Forest Marks, Love is Enough, Utopia



A month or so ago, my Camberwell group visited the London Metropolitan Archive, the Guildhall Art Gallery and library, brokered by Adrian Holme. A day leafing through and opening up fascinating documents of — and belonging to — the City of London.



The LMA is, simply put, London's archive. Kilometres of shelving in strong rooms, holding miscellany reaching back to a small piece paper, a 1067 decree by William the Conqueror (or the Bastard as he was known at the time).



We spent some time with boxes brought up from the archive, related to Adrian's seminars this year. What became clear, is the impossibility of a definitive record. Through the conservator's studio and here, we handled Victorian concertina'd paper viewfinders of the Crystal Palace, a scrapbook belonging to an employee of Horniman's Tea, photographs of crowds esconced in banter and singalong, in Bethnal Green tube station during an air raid, hand-coloured architectural plans and sections of a works. It's clear there were reams of more linear records but the unpredictable truth-telling of these things detained us.









I enjoyed the Epping Forest box.



The Guildhall library presented an opportunity to handle two amazing, original Kelmscott Press editions in a limp vellum binding. This, Morris' Love is Enough (1897), with illustrations by Edward Burne-Jones. A full 100-page scan here.



And Thomas More's Utopia (1893). Note the yapp edges. Also seen here.

03/06/2011

The stick that moved on its own



A new work, He dared not tell them about the stick that moved on its own. Dimensions 420 x 300 x 20mm. Plywood, four-colour risograph print with die-cuts and found fixings, shelves, erasers. It's exhibited as a part of Questioning Print, now at Kemistry Gallery, curated by the very good 40/04 — Alex Hough, Jake Hopwood and Charlie Abbott.

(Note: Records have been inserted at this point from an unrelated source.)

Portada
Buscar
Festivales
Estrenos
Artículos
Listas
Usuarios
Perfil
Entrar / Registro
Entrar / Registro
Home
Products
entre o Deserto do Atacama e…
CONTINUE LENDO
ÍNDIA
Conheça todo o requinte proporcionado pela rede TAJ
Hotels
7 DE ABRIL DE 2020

The title follows the work's bitty ethic, taken from the 'Golden Pleasure Book' series of 'The Gold Star Library', 1967. I'm wanting to find each time something insolubly wrong in the pulling together of title, print and things on a kind of peg-board which would suggest compositional harmony.



The picture element is intended to be explanatory of something incidental or unimportant or ephemeral or momentary, observed first-hand.

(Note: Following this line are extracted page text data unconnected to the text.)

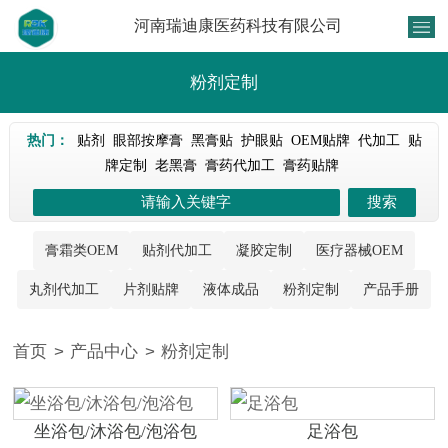
河南瑞迪康医药科技有限公司
粉剂定制
热门：
贴剂
眼部按摩膏
黑膏贴
护眼贴
OEM贴牌
代加工
贴
牌定制
老黑膏
膏药代加工
膏药贴牌
膏霜类OEM
贴剂代加工
凝胶定制
医疗器械OEM
丸剂代加工
片剂贴牌
液体成品
粉剂定制
产品手册
首页
>
产品中心
>
粉剂定制
坐浴包/沐浴包/泡浴包
足浴包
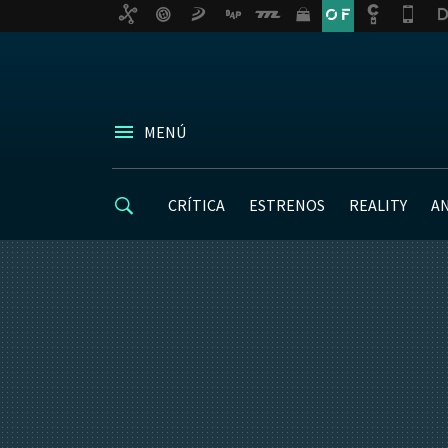
MENÚ
CRÍTICA
ESTRENOS
REALITY
A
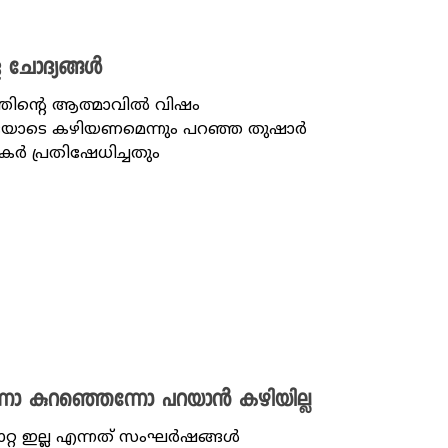
ള ചോദ്യങ്ങൾ
തിന്റെ ആത്മാവിൽ വിഷം
്രതയോടെ കഴിയണമെന്നും പറഞ്ഞ തുഷാർ
ർ പ്രതിഷേധിച്ചതും
്നോ കുറഞ്ഞെന്നോ പറയാൻ കഴിയില്ല
ാറ്റ ഇല്ല എന്നത് സം​ഘർഷങ്ങൾ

I'm thinking about how these can operate on a wall, at different proportions and scale. The shelf aspect is particularly interesting at the moment.

16/05/2011

Run Back Chain Brick Rope



Sally is making good progress, stitching the Flotta Chair. This time, before each element, we are looking at new kinds of what essentially are the fundamental running–, chain–, rope– and back–stitches. Also, for the fills, weaving and couching in a number of ways.



So here, two mixes of a sage green and dusty, dijon yellow. Whipped and threaded backstitches for the radiuses; couched lines for the angulars. At the drawing stage, I pay a lot of attention now (in translating the original hand drawings to more 'stable' — for the overstitching) screen drawings) to a muscle memory of each form. This then is a guiding logic to the character of each stitched line and helps us navigate the array of unfamiliar options.



It also gives me a clearer idea of where to stop, in making the artwork.





So, to an extent, each chair is a sampler. On this note, we are preparing a sampler for The Idler Academy. Sally will be running an embroidery workshop; I'm making drawings, to adapt as artwork screened onto linen, for each participant. Returning again to notions of 'kit', Froebel's Gifts and Occupations, Bauhaus preliminary exercises. I like the idea of an underprinted structure that allows for some improvisation, even by the novice. Not sure yet whether this is sufficiently simple and practicable but will try.